◆ Source records ◆
▽

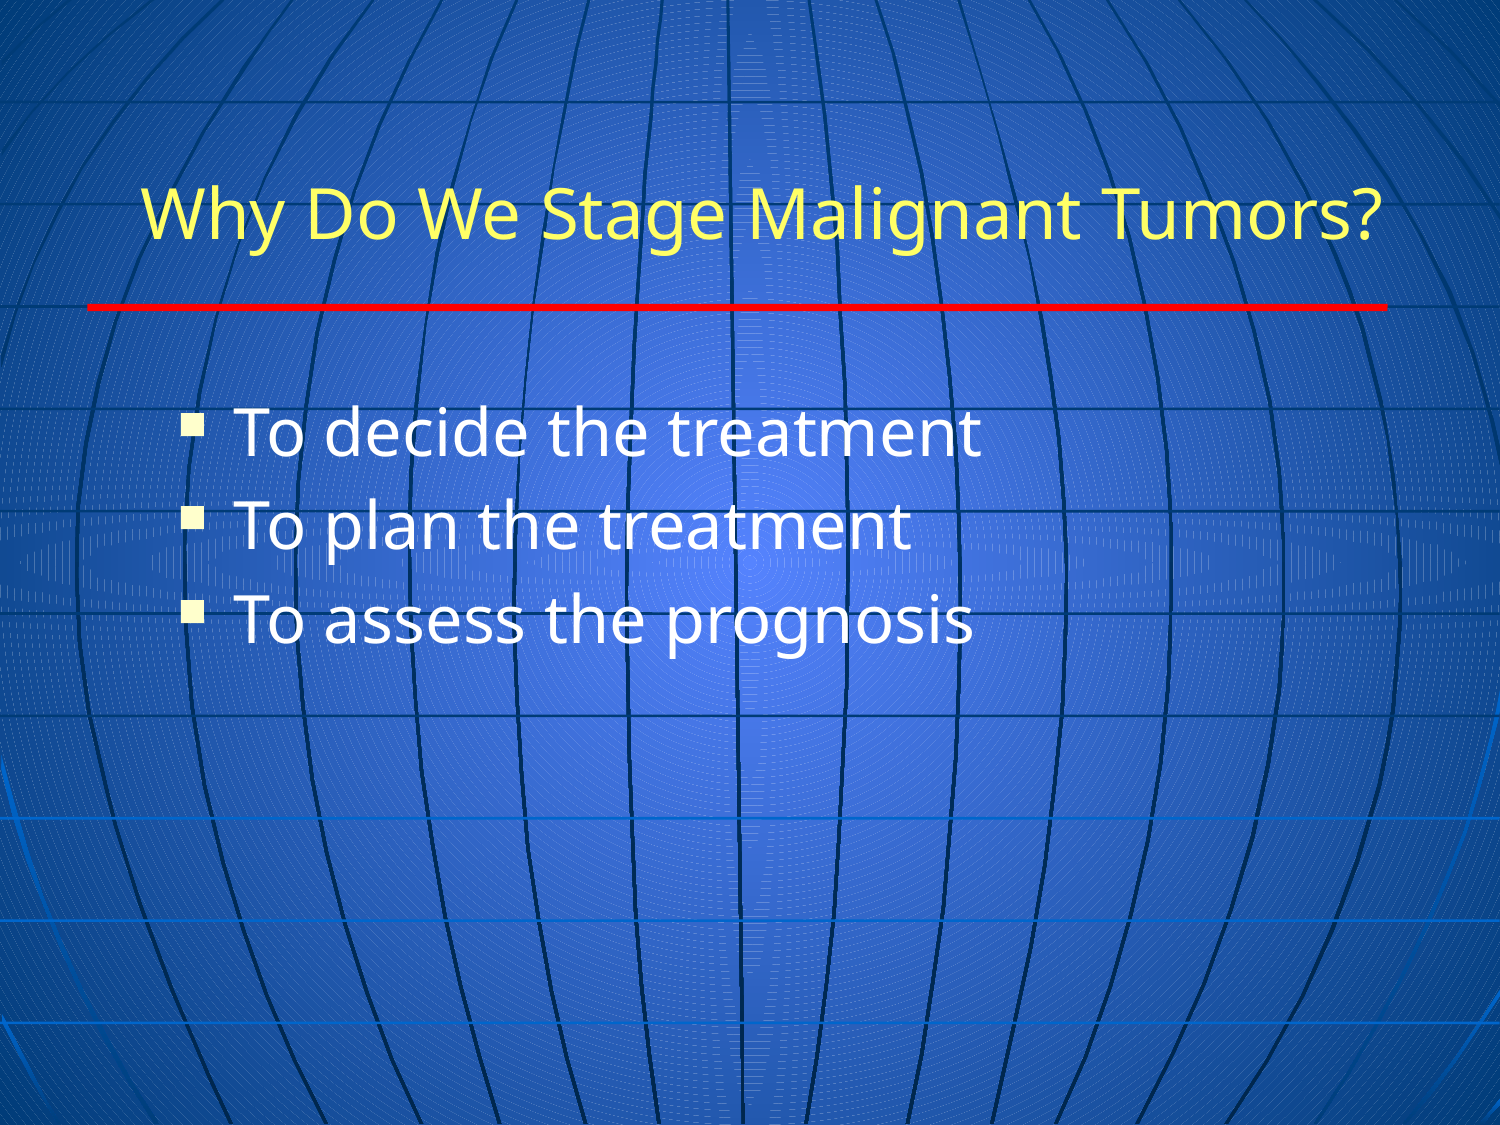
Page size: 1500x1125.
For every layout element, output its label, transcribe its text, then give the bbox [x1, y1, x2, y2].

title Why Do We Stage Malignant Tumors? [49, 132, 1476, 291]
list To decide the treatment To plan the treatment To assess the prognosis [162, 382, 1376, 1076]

△
▽

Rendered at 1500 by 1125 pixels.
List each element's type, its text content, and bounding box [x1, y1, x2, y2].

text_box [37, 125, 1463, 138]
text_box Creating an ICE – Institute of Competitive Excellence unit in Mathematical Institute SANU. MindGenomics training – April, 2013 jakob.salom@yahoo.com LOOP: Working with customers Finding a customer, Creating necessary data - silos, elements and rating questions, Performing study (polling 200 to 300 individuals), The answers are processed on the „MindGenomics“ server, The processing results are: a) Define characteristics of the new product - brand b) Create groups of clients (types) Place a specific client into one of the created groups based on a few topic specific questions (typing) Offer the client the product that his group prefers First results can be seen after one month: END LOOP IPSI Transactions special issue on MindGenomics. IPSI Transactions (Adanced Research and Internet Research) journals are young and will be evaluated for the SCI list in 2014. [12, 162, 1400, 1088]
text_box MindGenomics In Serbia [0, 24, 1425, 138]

△

◆ What you need to do ◆
Each line above from the one with "Rendered at 1500 by 1125 pixels." up to and including the one with "List each element's" must be set down exactly, and no line outside that span may appear.

◆ Output for this task ◆
Rendered at 1500 by 1125 pixels.
List each element's type, its text content, and bounding box [x1, y1, x2, y2].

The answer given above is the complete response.